Omit the pictures, but give back every entry below exactly as written.

[[ Supplied data open ]]

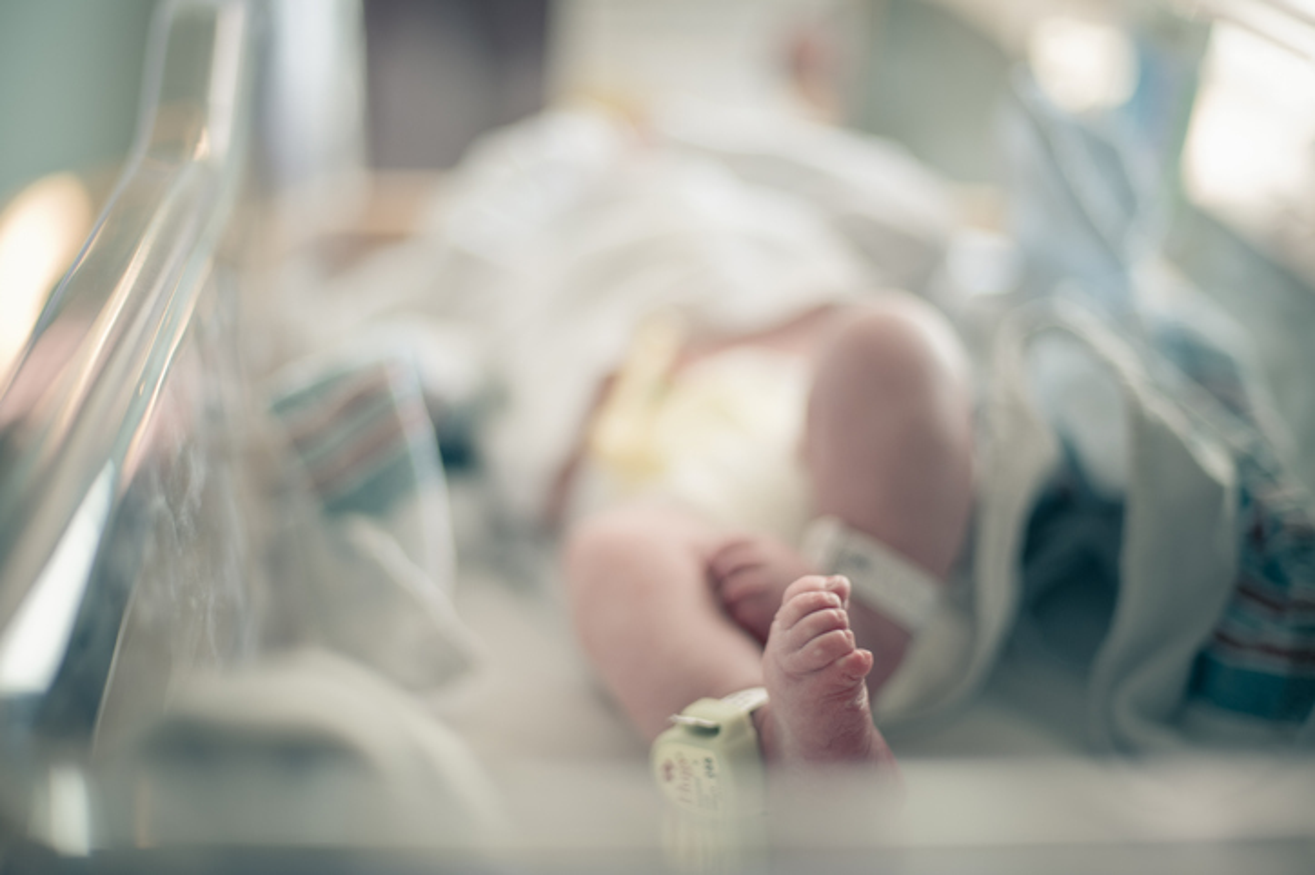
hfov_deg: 39.6
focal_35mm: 50
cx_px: 658
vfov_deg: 27.0
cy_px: 438
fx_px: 1825
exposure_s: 1/250
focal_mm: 50
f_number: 1.4
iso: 200
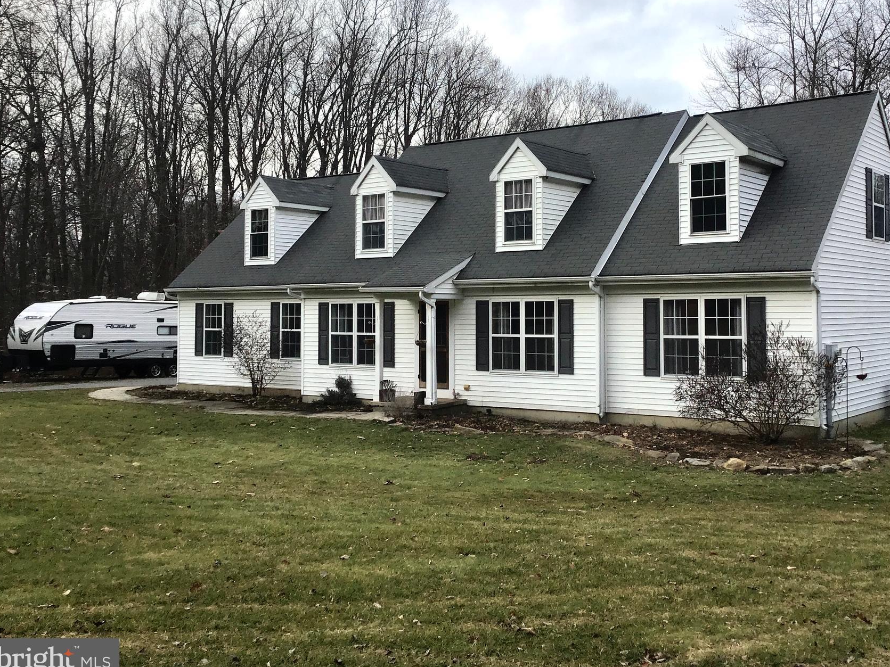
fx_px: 977
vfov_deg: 37.6
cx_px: 532
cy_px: 273
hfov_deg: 48.7
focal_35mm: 38
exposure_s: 1/438
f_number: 2.4
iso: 25
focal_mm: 3.3
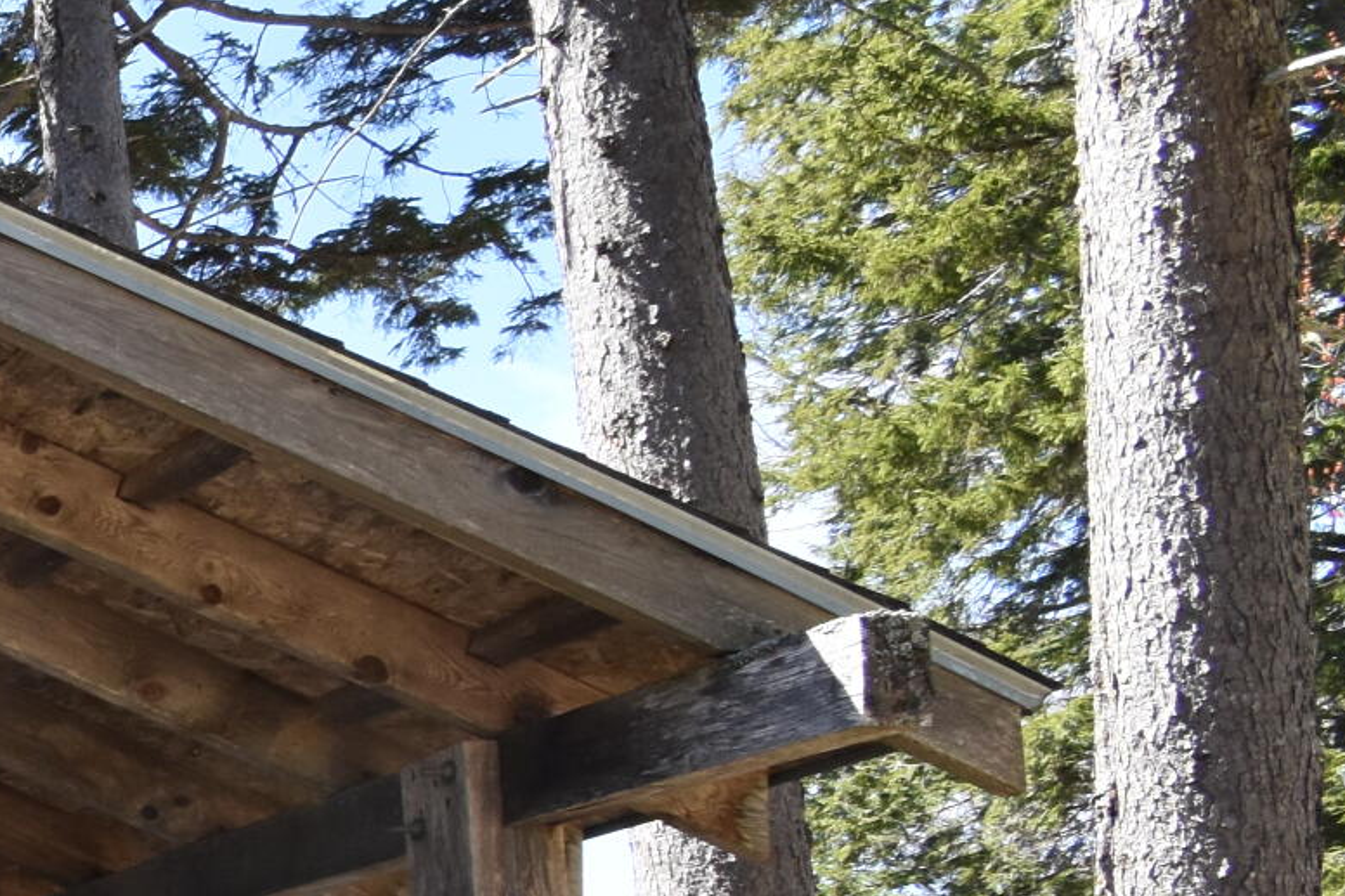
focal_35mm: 58
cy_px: 1272
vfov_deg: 20.6
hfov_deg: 20.7
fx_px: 2166
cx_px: -1187
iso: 400
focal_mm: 10
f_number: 8
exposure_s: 1/250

[[ Supplied data closed ]]

* [Reply]:
hfov_deg: 39.6
focal_35mm: 50
cx_px: 658
vfov_deg: 27.0
cy_px: 438
fx_px: 1825
exposure_s: 1/250
focal_mm: 50
f_number: 1.4
iso: 200
fx_px: 977
vfov_deg: 37.6
cx_px: 532
cy_px: 273
hfov_deg: 48.7
focal_35mm: 38
exposure_s: 1/438
f_number: 2.4
iso: 25
focal_mm: 3.3
focal_35mm: 58
cy_px: 1272
vfov_deg: 20.6
hfov_deg: 20.7
fx_px: 2166
cx_px: -1187
iso: 400
focal_mm: 10
f_number: 8
exposure_s: 1/250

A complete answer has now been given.